* [PROVIDED DATA]
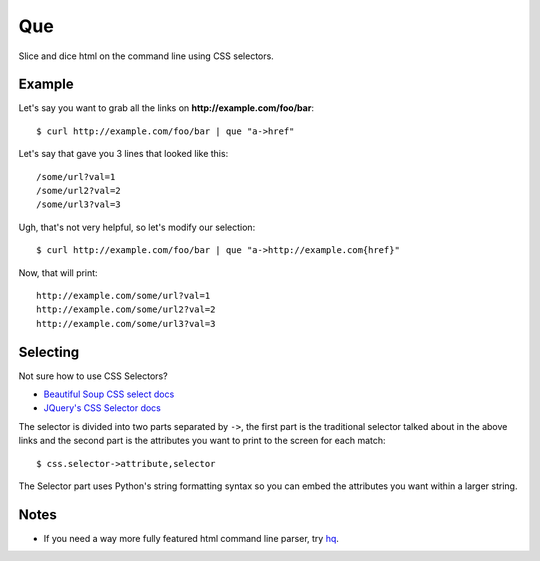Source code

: Que
===

Slice and dice html on the command line using CSS selectors.

Example
-------

Let's say you want to grab all the links on
**http://example.com/foo/bar**:

::

    $ curl http://example.com/foo/bar | que "a->href"

Let's say that gave you 3 lines that looked like this:

::

    /some/url?val=1
    /some/url2?val=2
    /some/url3?val=3

Ugh, that's not very helpful, so let's modify our selection:

::

    $ curl http://example.com/foo/bar | que "a->http://example.com{href}"

Now, that will print:

::

    http://example.com/some/url?val=1
    http://example.com/some/url2?val=2
    http://example.com/some/url3?val=3

Selecting
---------

Not sure how to use CSS Selectors?

-  `Beautiful Soup CSS select
   docs <https://www.crummy.com/software/BeautifulSoup/bs4/doc/#searching-by-css-class>`__
-  `JQuery's CSS Selector
   docs <http://api.jquery.com/category/selectors/>`__

The selector is divided into two parts separated by ``->``, the first
part is the traditional selector talked about in the above links and the
second part is the attributes you want to print to the screen for each
match:

::

    $ css.selector->attribute,selector

The Selector part uses Python's string formatting syntax so you can
embed the attributes you want within a larger string.

Notes
-----

-  If you need a way more fully featured html command line parser, try
   `hq <https://github.com/rbwinslow/hq>`__.

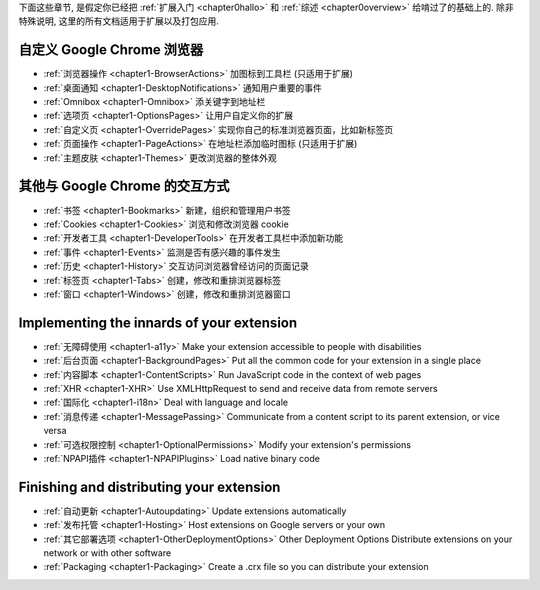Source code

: 

下面这些章节, 是假定你已经把 :ref:`扩展入门 <chapter0hallo>` 和 :ref:`综述 <chapter0overview>` 给啃过了的基础上的. 除非特殊说明, 这里的所有文档适用于扩展以及打包应用.


自定义 Google Chrome 浏览器
-------------------------------------------------------------- 

- :ref:`浏览器操作 <chapter1-BrowserActions>`      加图标到工具栏 (只适用于扩展)
- :ref:`桌面通知 <chapter1-DesktopNotifications>`   通知用户重要的事件
- :ref:`Omnibox <chapter1-Omnibox>`     添关键字到地址栏
- :ref:`选项页 <chapter1-OptionsPages>`   让用户自定义你的扩展
- :ref:`自定义页 <chapter1-OverridePages>`  实现你自己的标准浏览器页面，比如新标签页
- :ref:`页面操作 <chapter1-PageActions>`    在地址栏添加临时图标 (只适用于扩展)
- :ref:`主题皮肤 <chapter1-Themes>`   更改浏览器的整体外观


其他与 Google Chrome 的交互方式
-------------------------------------------------------------- 

- :ref:`书签 <chapter1-Bookmarks>`   新建，组织和管理用户书签
- :ref:`Cookies <chapter1-Cookies>`     浏览和修改浏览器 cookie 
- :ref:`开发者工具 <chapter1-DeveloperTools>`     在开发者工具栏中添加新功能
- :ref:`事件 <chapter1-Events>`  监测是否有感兴趣的事件发生
- :ref:`历史 <chapter1-History>`     交互访问浏览器曾经访问的页面记录
- :ref:`标签页 <chapter1-Tabs>`    创建，修改和重排浏览器标签
- :ref:`窗口 <chapter1-Windows>`     创建，修改和重排浏览器窗口

Implementing the innards of your extension
-------------------------------------------------------------- 

- :ref:`无障碍使用 <chapter1-a11y>`    Make your extension accessible to people with disabilities
- :ref:`后台页面 <chapter1-BackgroundPages>`    Put all the common code for your extension in a single place
- :ref:`内容脚本 <chapter1-ContentScripts>`     Run JavaScript code in the context of web pages
- :ref:`XHR <chapter1-XHR>`    Use XMLHttpRequest to send and receive data from remote servers
- :ref:`国际化 <chapter1-i18n>`    Deal with language and locale
- :ref:`消息传递 <chapter1-MessagePassing>`     Communicate from a content script to its parent extension, or vice versa
- :ref:`可选权限控制 <chapter1-OptionalPermissions>`    Modify your extension's permissions
- :ref:`NPAPI插件 <chapter1-NPAPIPlugins>`   Load native binary code


Finishing and distributing your extension
--------------------------------------------------------------  

- :ref:`自动更新 <chapter1-Autoupdating>`    Update extensions automatically
- :ref:`发布托管 <chapter1-Hosting>`     Host extensions on Google servers or your own
- :ref:`其它部署选项 <chapter1-OtherDeploymentOptions>` Other Deployment Options    Distribute extensions on your network or with other software
- :ref:`Packaging <chapter1-Packaging>`   Create a .crx file so you can distribute your extension 

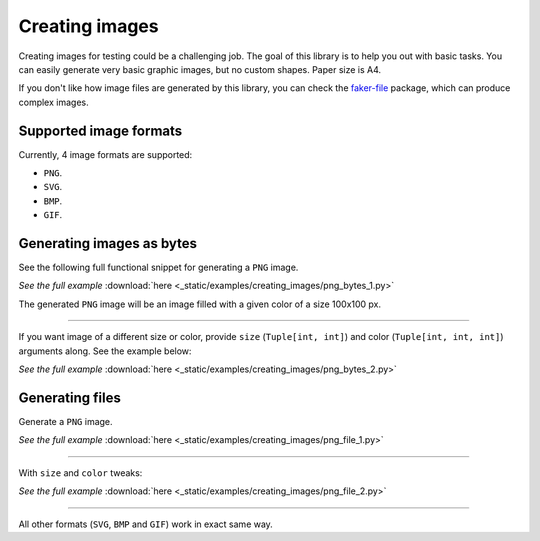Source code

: Creating images
===============
.. Internal references

.. _faker-file: https://pypi.org/project/faker-file/

Creating images for testing could be a challenging job. The goal of this
library is to help you out with basic tasks. You can easily generate very
basic graphic images, but no custom shapes. Paper size is A4.

If you don't like how image files are generated by this library, you can
check the `faker-file`_ package, which can produce complex images.

Supported image formats
-----------------------
Currently, 4 image formats are supported:

- ``PNG``.
- ``SVG``.
- ``BMP``.
- ``GIF``.

Generating images as bytes
--------------------------
See the following full functional snippet for generating a ``PNG`` image.

.. container:: jsphinx-download

    .. literalinclude:: _static/examples/creating_images/png_bytes_1.py
        :language: python

    *See the full example*
    :download:`here <_static/examples/creating_images/png_bytes_1.py>`

The generated ``PNG`` image will be an image filled with a given color of a
size 100x100 px.

----

If you want image of a different size or color, provide ``size``
(``Tuple[int, int]``) and color (``Tuple[int, int, int]``) arguments along.
See the example below:

.. container:: jsphinx-download

    .. literalinclude:: _static/examples/creating_images/png_bytes_2.py
        :language: python
        :lines: 3-

    *See the full example*
    :download:`here <_static/examples/creating_images/png_bytes_2.py>`

Generating files
----------------
Generate a ``PNG`` image.

.. container:: jsphinx-download

    .. literalinclude:: _static/examples/creating_images/png_file_1.py
        :language: python
        :lines: 3-

    *See the full example*
    :download:`here <_static/examples/creating_images/png_file_1.py>`

----

With ``size`` and ``color`` tweaks:

.. container:: jsphinx-download

    .. literalinclude:: _static/examples/creating_images/png_file_2.py
        :language: python
        :lines: 3-

    *See the full example*
    :download:`here <_static/examples/creating_images/png_file_2.py>`

----

All other formats (``SVG``, ``BMP`` and ``GIF``) work in exact same way.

* [DIRECTIONS] When restating the records word for word, omit any picture they contain.

* [TASK RESULT]
Source code

: Que
===

Slice and dice html on the command line using CSS selectors.

Example
-------

Let's say you want to grab all the links on
**http://example.com/foo/bar**:

::

    $ curl http://example.com/foo/bar | que "a->href"

Let's say that gave you 3 lines that looked like this:

::

    /some/url?val=1
    /some/url2?val=2
    /some/url3?val=3

Ugh, that's not very helpful, so let's modify our selection:

::

    $ curl http://example.com/foo/bar | que "a->http://example.com{href}"

Now, that will print:

::

    http://example.com/some/url?val=1
    http://example.com/some/url2?val=2
    http://example.com/some/url3?val=3

Selecting
---------

Not sure how to use CSS Selectors?

-  `Beautiful Soup CSS select
   docs <https://www.crummy.com/software/BeautifulSoup/bs4/doc/#searching-by-css-class>`__
-  `JQuery's CSS Selector
   docs <http://api.jquery.com/category/selectors/>`__

The selector is divided into two parts separated by ``->``, the first
part is the traditional selector talked about in the above links and the
second part is the attributes you want to print to the screen for each
match:

::

    $ css.selector->attribute,selector

The Selector part uses Python's string formatting syntax so you can
embed the attributes you want within a larger string.

Notes
-----

-  If you need a way more fully featured html command line parser, try
   `hq <https://github.com/rbwinslow/hq>`__.

Source code

: 

下面这些章节, 是假定你已经把 :ref:`扩展入门 <chapter0hallo>` 和 :ref:`综述 <chapter0overview>` 给啃过了的基础上的. 除非特殊说明, 这里的所有文档适用于扩展以及打包应用.


自定义 Google Chrome 浏览器
-------------------------------------------------------------- 

- :ref:`浏览器操作 <chapter1-BrowserActions>`      加图标到工具栏 (只适用于扩展)
- :ref:`桌面通知 <chapter1-DesktopNotifications>`   通知用户重要的事件
- :ref:`Omnibox <chapter1-Omnibox>`     添关键字到地址栏
- :ref:`选项页 <chapter1-OptionsPages>`   让用户自定义你的扩展
- :ref:`自定义页 <chapter1-OverridePages>`  实现你自己的标准浏览器页面，比如新标签页
- :ref:`页面操作 <chapter1-PageActions>`    在地址栏添加临时图标 (只适用于扩展)
- :ref:`主题皮肤 <chapter1-Themes>`   更改浏览器的整体外观


其他与 Google Chrome 的交互方式
-------------------------------------------------------------- 

- :ref:`书签 <chapter1-Bookmarks>`   新建，组织和管理用户书签
- :ref:`Cookies <chapter1-Cookies>`     浏览和修改浏览器 cookie 
- :ref:`开发者工具 <chapter1-DeveloperTools>`     在开发者工具栏中添加新功能
- :ref:`事件 <chapter1-Events>`  监测是否有感兴趣的事件发生
- :ref:`历史 <chapter1-History>`     交互访问浏览器曾经访问的页面记录
- :ref:`标签页 <chapter1-Tabs>`    创建，修改和重排浏览器标签
- :ref:`窗口 <chapter1-Windows>`     创建，修改和重排浏览器窗口

Implementing the innards of your extension
-------------------------------------------------------------- 

- :ref:`无障碍使用 <chapter1-a11y>`    Make your extension accessible to people with disabilities
- :ref:`后台页面 <chapter1-BackgroundPages>`    Put all the common code for your extension in a single place
- :ref:`内容脚本 <chapter1-ContentScripts>`     Run JavaScript code in the context of web pages
- :ref:`XHR <chapter1-XHR>`    Use XMLHttpRequest to send and receive data from remote servers
- :ref:`国际化 <chapter1-i18n>`    Deal with language and locale
- :ref:`消息传递 <chapter1-MessagePassing>`     Communicate from a content script to its parent extension, or vice versa
- :ref:`可选权限控制 <chapter1-OptionalPermissions>`    Modify your extension's permissions
- :ref:`NPAPI插件 <chapter1-NPAPIPlugins>`   Load native binary code


Finishing and distributing your extension
--------------------------------------------------------------  

- :ref:`自动更新 <chapter1-Autoupdating>`    Update extensions automatically
- :ref:`发布托管 <chapter1-Hosting>`     Host extensions on Google servers or your own
- :ref:`其它部署选项 <chapter1-OtherDeploymentOptions>` Other Deployment Options    Distribute extensions on your network or with other software
- :ref:`Packaging <chapter1-Packaging>`   Create a .crx file so you can distribute your extension 

Source code

: Creating images
===============
.. Internal references

.. _faker-file: https://pypi.org/project/faker-file/

Creating images for testing could be a challenging job. The goal of this
library is to help you out with basic tasks. You can easily generate very
basic graphic images, but no custom shapes. Paper size is A4.

If you don't like how image files are generated by this library, you can
check the `faker-file`_ package, which can produce complex images.

Supported image formats
-----------------------
Currently, 4 image formats are supported:

- ``PNG``.
- ``SVG``.
- ``BMP``.
- ``GIF``.

Generating images as bytes
--------------------------
See the following full functional snippet for generating a ``PNG`` image.

.. container:: jsphinx-download

    .. literalinclude:: _static/examples/creating_images/png_bytes_1.py
        :language: python

    *See the full example*
    :download:`here <_static/examples/creating_images/png_bytes_1.py>`

The generated ``PNG`` image will be an image filled with a given color of a
size 100x100 px.

----

If you want image of a different size or color, provide ``size``
(``Tuple[int, int]``) and color (``Tuple[int, int, int]``) arguments along.
See the example below:

.. container:: jsphinx-download

    .. literalinclude:: _static/examples/creating_images/png_bytes_2.py
        :language: python
        :lines: 3-

    *See the full example*
    :download:`here <_static/examples/creating_images/png_bytes_2.py>`

Generating files
----------------
Generate a ``PNG`` image.

.. container:: jsphinx-download

    .. literalinclude:: _static/examples/creating_images/png_file_1.py
        :language: python
        :lines: 3-

    *See the full example*
    :download:`here <_static/examples/creating_images/png_file_1.py>`

----

With ``size`` and ``color`` tweaks:

.. container:: jsphinx-download

    .. literalinclude:: _static/examples/creating_images/png_file_2.py
        :language: python
        :lines: 3-

    *See the full example*
    :download:`here <_static/examples/creating_images/png_file_2.py>`

----

All other formats (``SVG``, ``BMP`` and ``GIF``) work in exact same way.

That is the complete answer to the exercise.